━━━━━ Data supplied
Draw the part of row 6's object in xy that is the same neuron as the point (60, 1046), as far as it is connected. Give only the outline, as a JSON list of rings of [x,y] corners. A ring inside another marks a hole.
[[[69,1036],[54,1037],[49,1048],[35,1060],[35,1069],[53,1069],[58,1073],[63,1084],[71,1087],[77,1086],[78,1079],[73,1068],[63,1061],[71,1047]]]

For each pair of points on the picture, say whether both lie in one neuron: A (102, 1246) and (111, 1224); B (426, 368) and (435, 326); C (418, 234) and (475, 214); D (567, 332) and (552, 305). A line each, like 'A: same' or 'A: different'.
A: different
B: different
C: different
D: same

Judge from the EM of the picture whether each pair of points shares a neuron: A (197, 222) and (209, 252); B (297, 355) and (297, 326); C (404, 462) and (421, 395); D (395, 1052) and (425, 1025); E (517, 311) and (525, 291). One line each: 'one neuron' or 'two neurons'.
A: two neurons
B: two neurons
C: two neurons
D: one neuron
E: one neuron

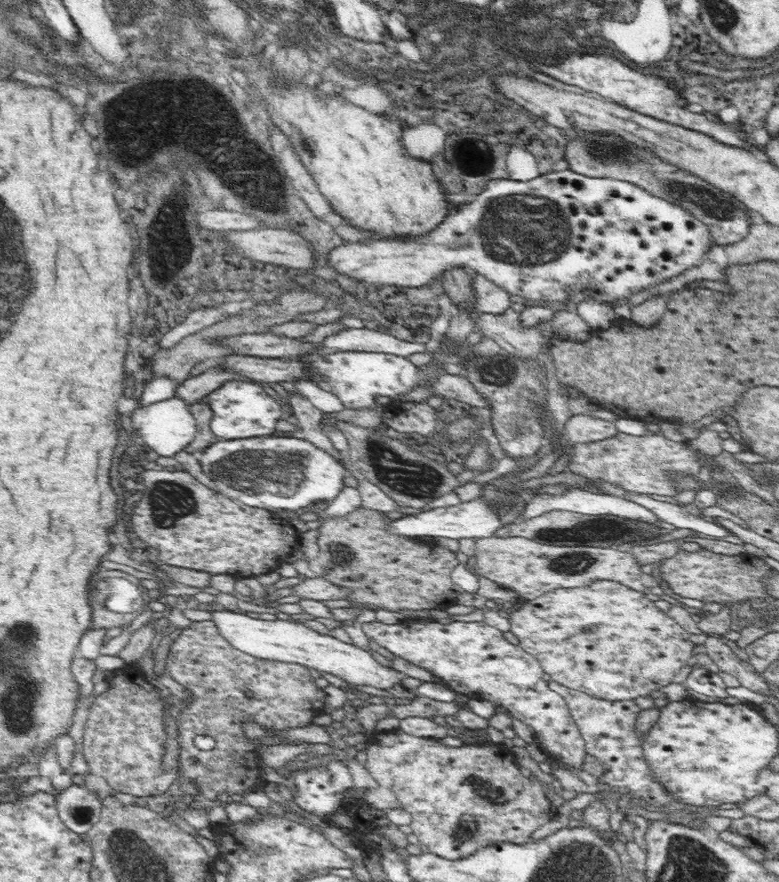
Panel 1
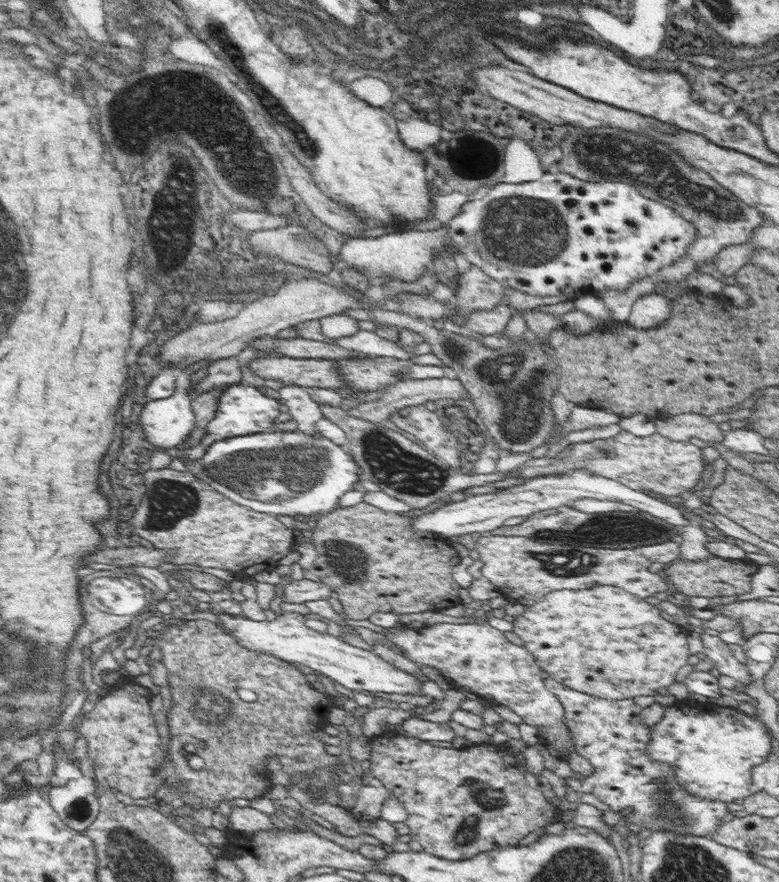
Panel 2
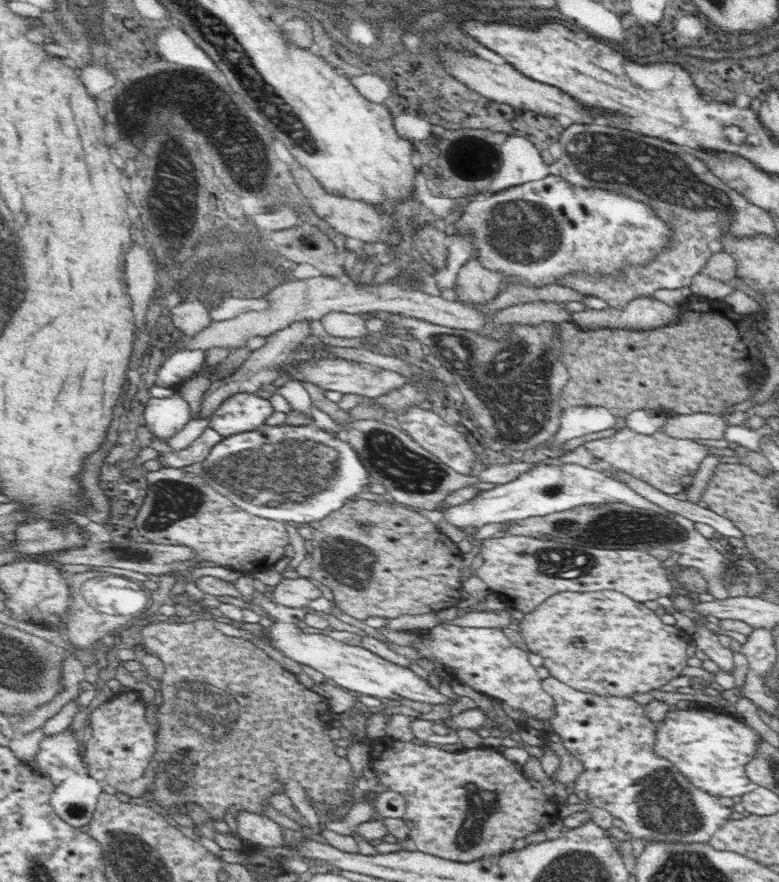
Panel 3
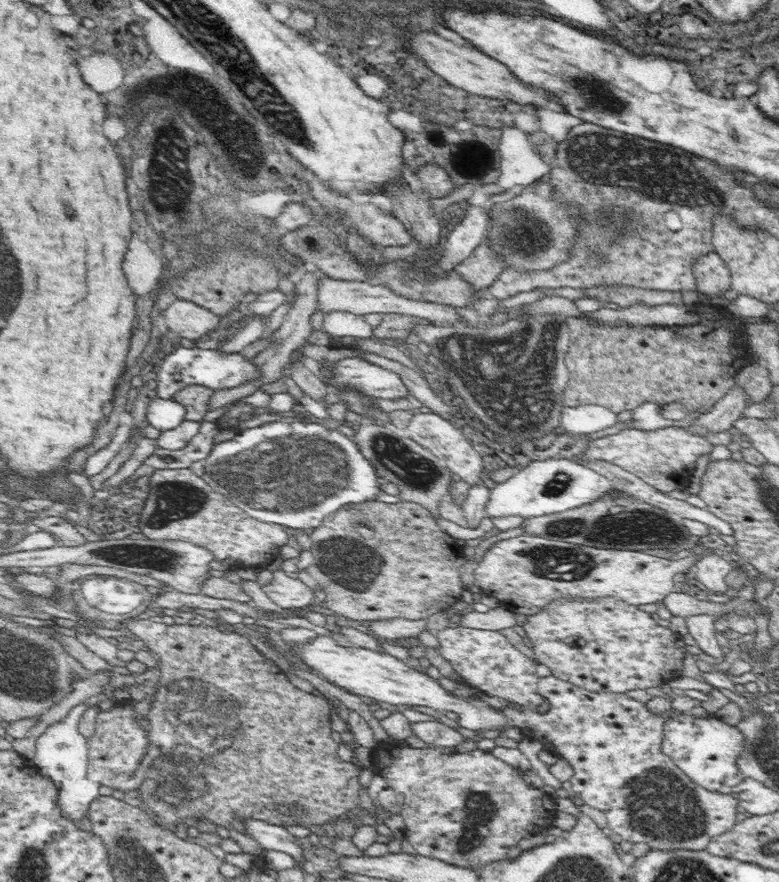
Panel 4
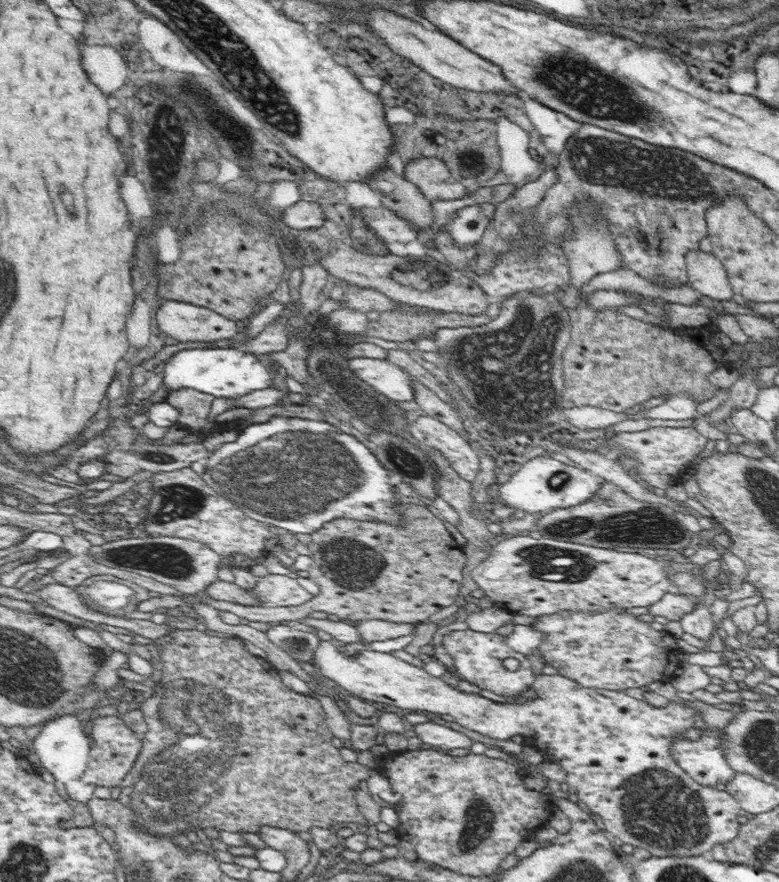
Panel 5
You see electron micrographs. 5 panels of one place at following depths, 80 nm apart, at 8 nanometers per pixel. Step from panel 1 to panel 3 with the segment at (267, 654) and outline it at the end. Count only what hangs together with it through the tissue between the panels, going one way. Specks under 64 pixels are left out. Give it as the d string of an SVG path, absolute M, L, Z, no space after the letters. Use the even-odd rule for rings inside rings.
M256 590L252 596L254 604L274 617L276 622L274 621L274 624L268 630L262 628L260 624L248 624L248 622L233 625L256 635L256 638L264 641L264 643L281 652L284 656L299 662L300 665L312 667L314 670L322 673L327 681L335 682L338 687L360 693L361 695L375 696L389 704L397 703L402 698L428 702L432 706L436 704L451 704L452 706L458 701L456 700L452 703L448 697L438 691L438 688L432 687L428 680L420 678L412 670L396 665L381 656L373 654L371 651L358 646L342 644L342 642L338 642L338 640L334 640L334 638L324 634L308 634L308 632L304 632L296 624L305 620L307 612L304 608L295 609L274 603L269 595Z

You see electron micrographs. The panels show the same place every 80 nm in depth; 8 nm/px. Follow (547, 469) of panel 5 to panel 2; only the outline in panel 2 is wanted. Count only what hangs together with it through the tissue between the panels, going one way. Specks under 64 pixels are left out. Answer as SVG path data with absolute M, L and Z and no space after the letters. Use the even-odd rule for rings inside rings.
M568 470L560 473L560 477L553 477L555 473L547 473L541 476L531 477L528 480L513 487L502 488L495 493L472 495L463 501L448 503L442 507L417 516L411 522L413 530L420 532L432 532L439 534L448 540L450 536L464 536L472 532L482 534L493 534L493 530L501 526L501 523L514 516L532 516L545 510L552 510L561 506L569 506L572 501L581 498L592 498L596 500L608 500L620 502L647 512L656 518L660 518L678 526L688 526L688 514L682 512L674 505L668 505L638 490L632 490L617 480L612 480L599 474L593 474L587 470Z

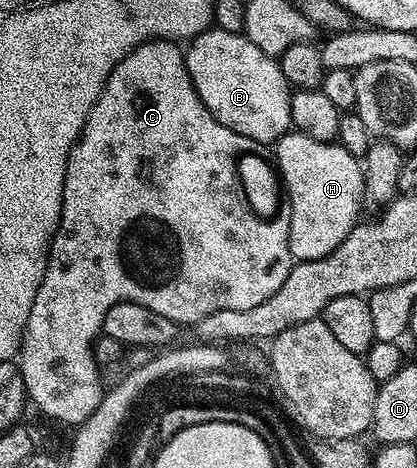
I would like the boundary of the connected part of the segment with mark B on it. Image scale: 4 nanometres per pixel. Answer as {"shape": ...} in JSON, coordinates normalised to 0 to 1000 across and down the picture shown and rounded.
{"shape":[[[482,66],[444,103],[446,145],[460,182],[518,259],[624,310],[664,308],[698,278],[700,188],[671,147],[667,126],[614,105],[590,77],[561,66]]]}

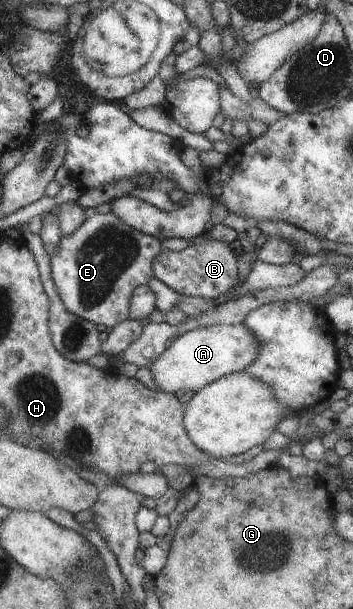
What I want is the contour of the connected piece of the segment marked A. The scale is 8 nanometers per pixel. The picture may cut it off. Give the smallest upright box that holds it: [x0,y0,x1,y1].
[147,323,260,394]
━━━━━━━━━━
- **Task statement**
Reproduce the whole listing word for word, setting aside any pictures.

- **Output for this exercise**
Draw the part of row 6's object in xy that is the same neuron as the point (60, 1046), as far as it is connected. Give only the outline, as a JSON list of rings of [x,y] corners. A ring inside another marks a hole.
[[[69,1036],[54,1037],[49,1048],[35,1060],[35,1069],[53,1069],[58,1073],[63,1084],[71,1087],[77,1086],[78,1079],[73,1068],[63,1061],[71,1047]]]

For each pair of points on the picture, say whether both lie in one neuron: A (102, 1246) and (111, 1224); B (426, 368) and (435, 326); C (418, 234) and (475, 214); D (567, 332) and (552, 305). A line each, like 'A: same' or 'A: different'.
A: different
B: different
C: different
D: same

Judge from the EM of the picture whether each pair of points shares a neuron: A (197, 222) and (209, 252); B (297, 355) and (297, 326); C (404, 462) and (421, 395); D (395, 1052) and (425, 1025); E (517, 311) and (525, 291). One line each: 'one neuron' or 'two neurons'.
A: two neurons
B: two neurons
C: two neurons
D: one neuron
E: one neuron

Panel 1
Panel 2
Panel 3
Panel 4
Panel 5
You see electron micrographs. 5 panels of one place at following depths, 80 nm apart, at 8 nanometers per pixel. Step from panel 1 to panel 3 with the segment at (267, 654) and outline it at the end. Count only what hangs together with it through the tissue between the panels, going one way. Specks under 64 pixels are left out. Give it as the d string of an SVG path, absolute M, L, Z, no space after the letters. Use the even-odd rule for rings inside rings.
M256 590L252 596L254 604L274 617L276 622L274 621L274 624L268 630L262 628L260 624L248 624L248 622L233 625L256 635L256 638L264 641L264 643L281 652L284 656L299 662L300 665L312 667L314 670L322 673L327 681L335 682L338 687L360 693L361 695L375 696L389 704L397 703L402 698L428 702L432 706L436 704L451 704L452 706L458 701L456 700L452 703L448 697L438 691L438 688L432 687L428 680L420 678L412 670L396 665L381 656L373 654L371 651L358 646L342 644L342 642L338 642L338 640L334 640L334 638L324 634L308 634L308 632L304 632L296 624L305 620L307 612L304 608L295 609L274 603L269 595Z

You see electron micrographs. The panels show the same place every 80 nm in depth; 8 nm/px. Follow (547, 469) of panel 5 to panel 2; only the outline in panel 2 is wanted. Count only what hangs together with it through the tissue between the panels, going one way. Specks under 64 pixels are left out. Answer as SVG path data with absolute M, L and Z and no space after the letters. Use the even-odd rule for rings inside rings.
M568 470L560 473L560 477L553 477L555 473L547 473L541 476L531 477L528 480L513 487L502 488L495 493L472 495L463 501L448 503L442 507L417 516L411 522L413 530L420 532L432 532L439 534L448 540L450 536L464 536L472 532L482 534L493 534L493 530L501 526L501 523L514 516L532 516L545 510L552 510L561 506L569 506L572 501L581 498L592 498L596 500L608 500L620 502L647 512L656 518L660 518L678 526L688 526L688 514L682 512L674 505L668 505L638 490L632 490L617 480L612 480L599 474L593 474L587 470Z

I would like the boundary of the connected part of the segment with mark B on it. Image scale: 4 nanometres per pixel. Answer as {"shape": ...} in JSON, coordinates normalised to 0 to 1000 across and down the picture shown and rounded.
{"shape":[[[482,66],[444,103],[446,145],[460,182],[518,259],[624,310],[664,308],[698,278],[700,188],[671,147],[667,126],[614,105],[590,77],[561,66]]]}

What I want is the contour of the connected piece of the segment marked A. The scale is 8 nanometers per pixel. The picture may cut it off. Give the smallest upright box that holds it: [x0,y0,x1,y1].
[147,323,260,394]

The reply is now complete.